Jen: Snape's own description in the Occlumency chapter of OOTP makes
Legilimency sound fairly invasive when practiced by an expert.
Masters can 'delve into the minds of their victims and [to] intepret
their findings correctly'. We see that Snape can call forth a stream
of memories from Harry, including ones from long ago that aren't in
his concious mind at the moment, so Voldemort is not seeing only what
is uppermost in a person's mind. Plus when Harry sees the memories,
there's emotion involved such as 'his heart bursting with jealousy'.
Then Snape mentions intepretation involved which means to me some of
what a Legilimens sees is not obvious from the start but requires a
level of skill to put the pieces together.
Carol:
> I doubt that LV even knows that Snape is using Occlumency against
> him because he's simply suppressing particular memories and
> substituting others in their place. It's not like Draco all too
> obviously (and slowly) throwing up an easily detectable barrier. If
> Snape tried that with LV, he'd be dead.
Jen: Maybe Voldemort doesn't know about Snape's Occlumency, or maybe
he does and needs Snape around a little longer.
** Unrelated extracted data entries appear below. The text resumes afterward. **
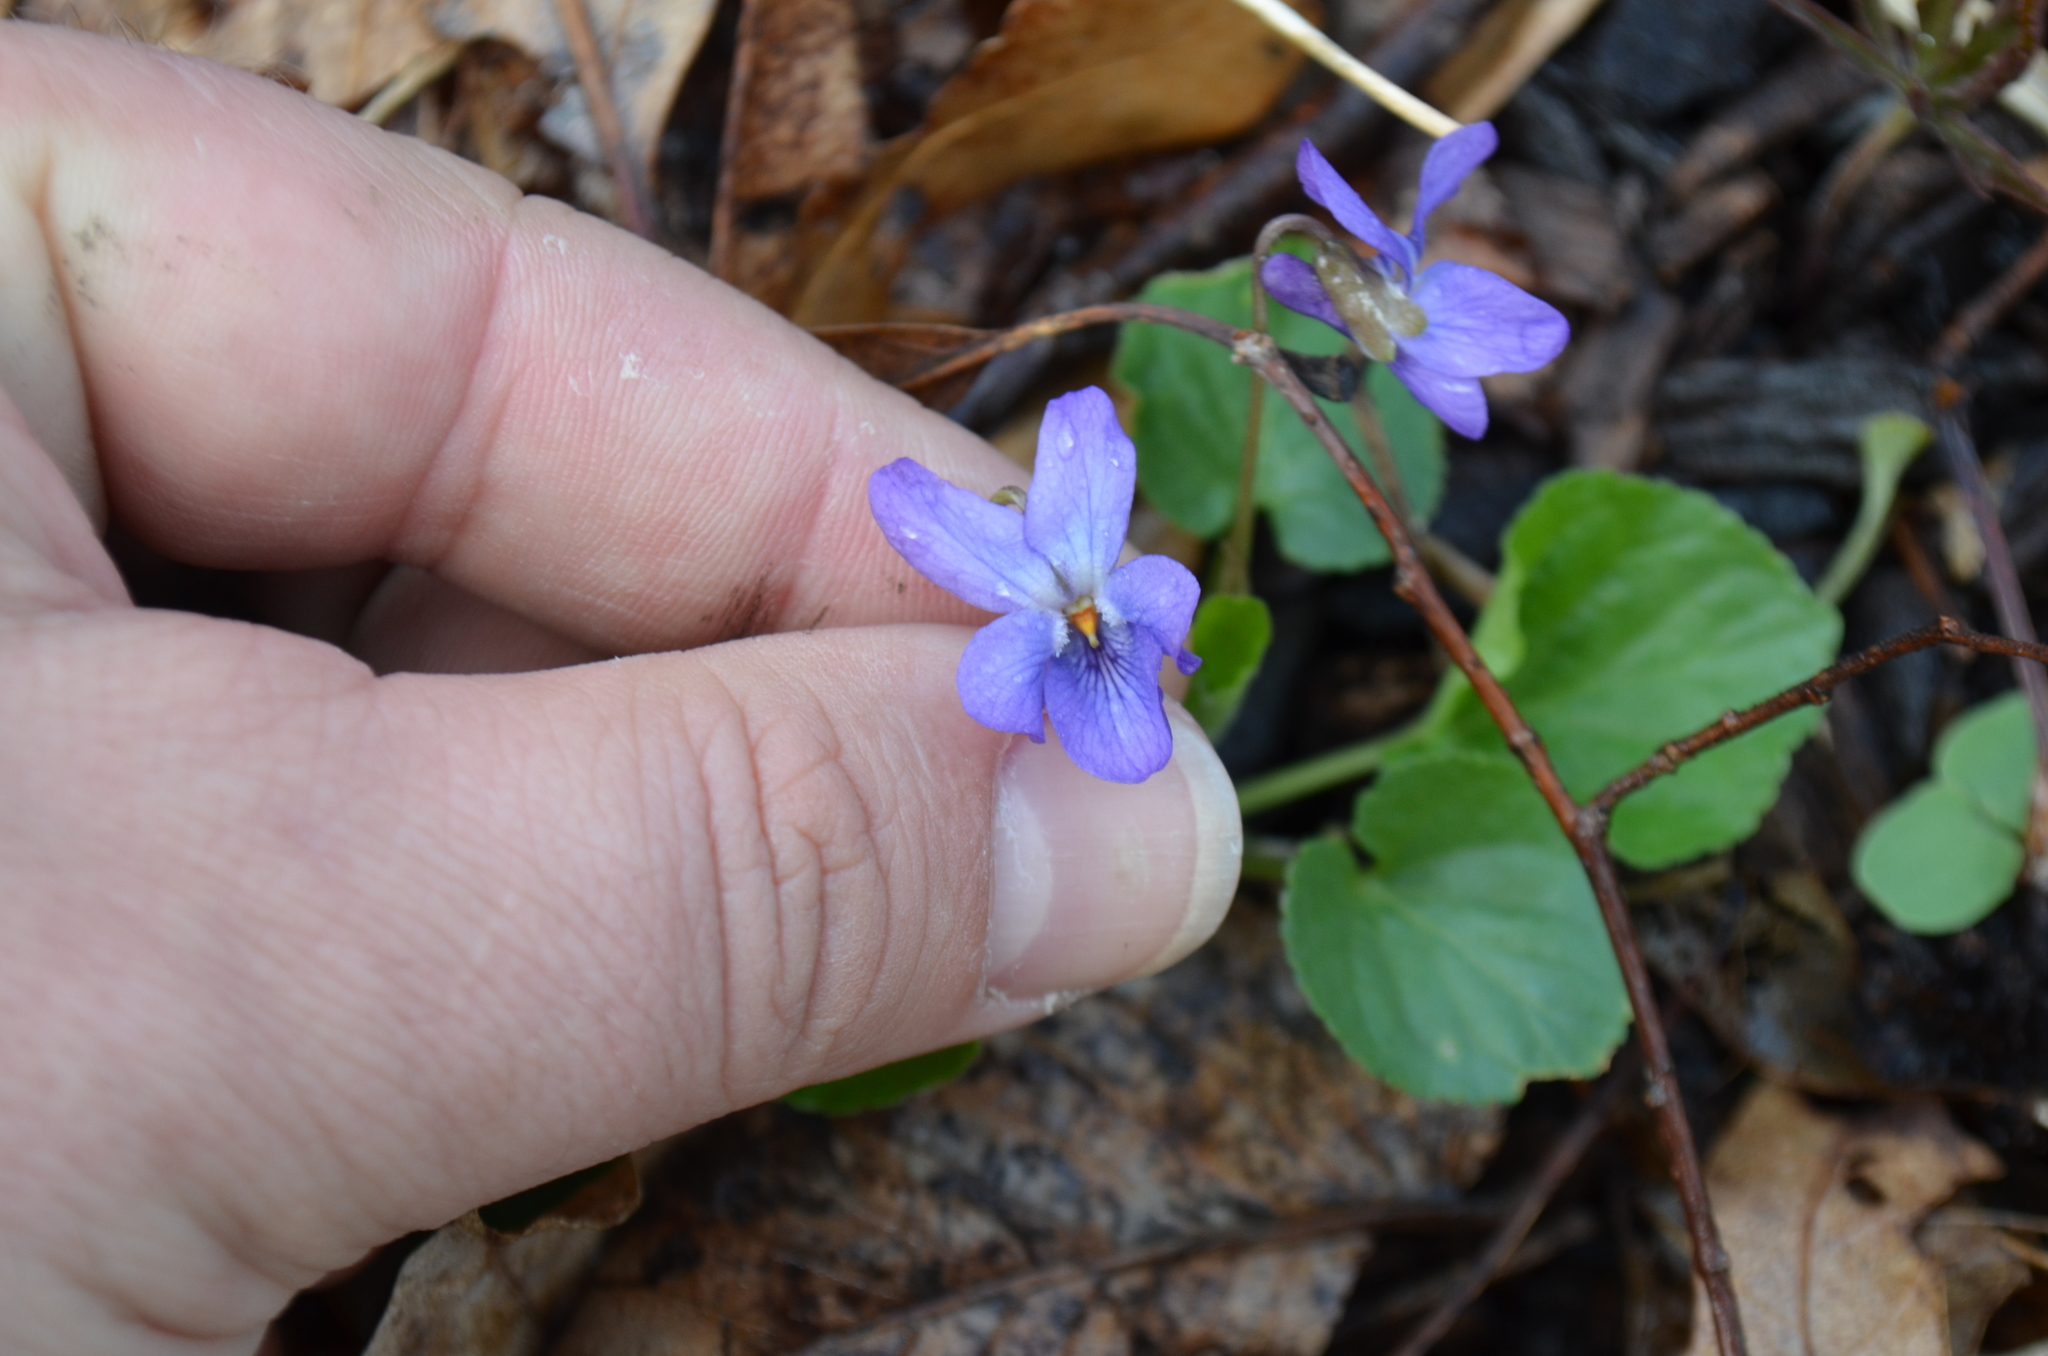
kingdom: Plantae
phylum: Tracheophyta
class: Magnoliopsida
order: Malpighiales
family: Violaceae
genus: Viola
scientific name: Viola odorata
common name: Sweet violet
Anyway, my point before was that Snape would need to block too many
memories *if* he is aligned with Dumbledore's morality and/or holds
political convictions about the good of the WW such as 'pureblood
elitism is wrong' for instance. Having a strong moral filter on
means a person also has memories of seeing injustice and having
feelings about those injustices, all things which must be supressed
for Voldemort. Not to mention if Snape is intentionally grooming
Harry to defeat Voldemort, he has concious memories of helping the
Chosen One.
I find it easier to believe that Snape is supressing only those
memories which have to do with his turn to Dumbledore up through the
death of the Potters and not tons of memories from the time he
switched loyalty until Voldemort returned.
> Carol, who never said anything about a layer of goodness in Snape
> but does think that he's thoroughly and permanently opposed to
> Voldemort despite his Slytherin instincts and personally loyal to
> Dumbledore, even and perhaps especially with DD dead by his hand.
Jen: Ack. I keep getting feedback that my attempts to characterize a
Snape different from my own reading are missing the mark. In my own
mind I call him "Good Snape" but that seems to connotate "Nice Snape"
for some (not necessarily you, Carol). Someone have a few words to
sum up a Snape who isn't just loyal but has other attributes of
goodness? Some of the attributes I've seen are things like Snape
being heroic or morally and philosophically aligned with Dumbledore
or solely motivated by deep remorse.